* Start Document extract *

Can Online Protests Change China?

Can Online Protests Change China?

By David Wertime, Tea Leaf Nation co-founder and editor

What would a world without Weibo, China's Twitter, look like? It's increasingly hard to fathom one without it. Earlier this week, Mark MacKinnon of The Globe and Mail called it "the largest national public square in history." But he also noted the oft-repeated refrain of blogger Michael Anti, who argues forcefully that Weibo is "yet another tool of control."

Weibo can, of course, simultaneously be both a platform for debate and a steam valve for citizen discontent. But one of the most crucial questions about Weibo's social role has remained relatively unengaged: Can Weibo change China? Has it already?

The question is impossible for a mere mortal to answer

The question is so intriguing precisely because it can never be definitively answered. It requires what lawyers call a "counterfactual": If there had been no Weibo, what would have happened in the alternative? In particular, is Weibo acting as a steam valve-that is, siphoning off the energies of those who would take "real action" but are now content to complain online? Or, has Weibo drawn in Chinese who would otherwise never have become involved with political discussion at all? Or both?

Instead of resorting to abstractions, we must work backwards, looking at high-profile political events in China and searching for evidence that Weibo played some role. Certainly it is hard to believe Weibo has has noeffect on the world around it. The real question is, how much of an effect? Has it tilted in the direction of greater political participation, or, perversely, in the opposite direction?

One tempting case study-among many-is the reversal of fallen financier Wu Ying's death sentence. Ms. Wu was condemned to death by a provincial court earlier this year for "illegal fundraising," but when the Supreme People's Court conducted the required review of her death sentence, it essentially converted the sentence to life in prison. What happened? In the hours after Wu Ying's death sentence was announced,millions of tweets decrying her sentence flooded Weibo, at least before censors reduced that number to a mere 600,000.

* End Document extract *
* Start Listed records *

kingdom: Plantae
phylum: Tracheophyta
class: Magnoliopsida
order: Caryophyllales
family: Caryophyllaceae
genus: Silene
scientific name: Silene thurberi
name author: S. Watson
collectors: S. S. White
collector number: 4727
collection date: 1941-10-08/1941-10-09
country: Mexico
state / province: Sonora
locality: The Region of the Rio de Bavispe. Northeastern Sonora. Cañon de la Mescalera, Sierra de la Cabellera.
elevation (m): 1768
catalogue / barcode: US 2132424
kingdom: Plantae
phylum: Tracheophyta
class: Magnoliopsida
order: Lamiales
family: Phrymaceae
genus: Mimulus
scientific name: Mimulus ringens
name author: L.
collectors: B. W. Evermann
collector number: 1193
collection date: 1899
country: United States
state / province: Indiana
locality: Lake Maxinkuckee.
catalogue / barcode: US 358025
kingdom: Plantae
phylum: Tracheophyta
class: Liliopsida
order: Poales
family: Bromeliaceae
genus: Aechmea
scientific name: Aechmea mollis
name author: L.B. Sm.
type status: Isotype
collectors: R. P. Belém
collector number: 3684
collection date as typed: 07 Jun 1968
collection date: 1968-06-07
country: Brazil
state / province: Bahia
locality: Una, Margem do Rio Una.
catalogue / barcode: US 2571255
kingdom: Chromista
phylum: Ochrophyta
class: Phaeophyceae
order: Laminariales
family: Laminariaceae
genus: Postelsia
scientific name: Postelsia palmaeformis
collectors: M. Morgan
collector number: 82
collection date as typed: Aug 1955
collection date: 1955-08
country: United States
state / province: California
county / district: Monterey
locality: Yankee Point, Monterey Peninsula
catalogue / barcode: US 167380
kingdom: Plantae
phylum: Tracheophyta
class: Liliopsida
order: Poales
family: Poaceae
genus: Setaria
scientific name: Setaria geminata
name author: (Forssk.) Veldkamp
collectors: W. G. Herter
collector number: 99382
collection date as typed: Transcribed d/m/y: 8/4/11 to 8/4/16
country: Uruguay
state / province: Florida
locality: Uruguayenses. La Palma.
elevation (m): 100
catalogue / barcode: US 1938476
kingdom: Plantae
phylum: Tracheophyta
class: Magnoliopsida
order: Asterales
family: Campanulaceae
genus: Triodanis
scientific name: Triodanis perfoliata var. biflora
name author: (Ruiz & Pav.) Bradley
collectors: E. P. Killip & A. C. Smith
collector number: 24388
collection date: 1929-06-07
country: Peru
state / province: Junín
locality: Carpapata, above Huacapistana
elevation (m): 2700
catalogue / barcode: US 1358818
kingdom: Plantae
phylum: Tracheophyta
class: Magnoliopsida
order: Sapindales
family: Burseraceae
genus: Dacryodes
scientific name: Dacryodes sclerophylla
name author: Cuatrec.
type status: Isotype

* End Listed records *

## What you will do
1. In the article about whether online protests can change China, what did Mark MacKinnon call Weibo?
2. Carry on the article about Weibo and online protests in China, starting after its last sentence.

## Per-task outputs
1. He called it "the largest national public square in history."

2.
Weibo as social proof

Some observers argued it was China's legal scholars and high-level opinion makers who tipped the scales, and not Weibo. But that's a false distinction. Many scholars, opinion makers, and government officials read Weibo tweets, and many tweet actively themselves.

While it may have been the final word of a scholar or official that saved Wu Ying, it's not hard to imagine high-level decision makers reading Weibo at some point in the months between Wu's death sentence and its reversal. In China's recent past, those who had an inkling Wu's sentence was wrong might merely have shared their feelings with friends in hushed tones and let the matter rest.

But in the age of Chinese social media, a quick visit to Weibo would have instantly proven those instincts to be widely shared. Opinion-makers and decision-makers privately opposed to Wu Ying's sentence may thus have felt more confident pushing for a reversal in the traditional, "real world" ways-in person, on the phone, over dinner.

That's "social proof" in a nutshell. When in doubt, people look at the behavior of those around them to ascertain what's appropriate conduct. In China's political arena, where ambiguity reigns, social proof's importance is only magnified.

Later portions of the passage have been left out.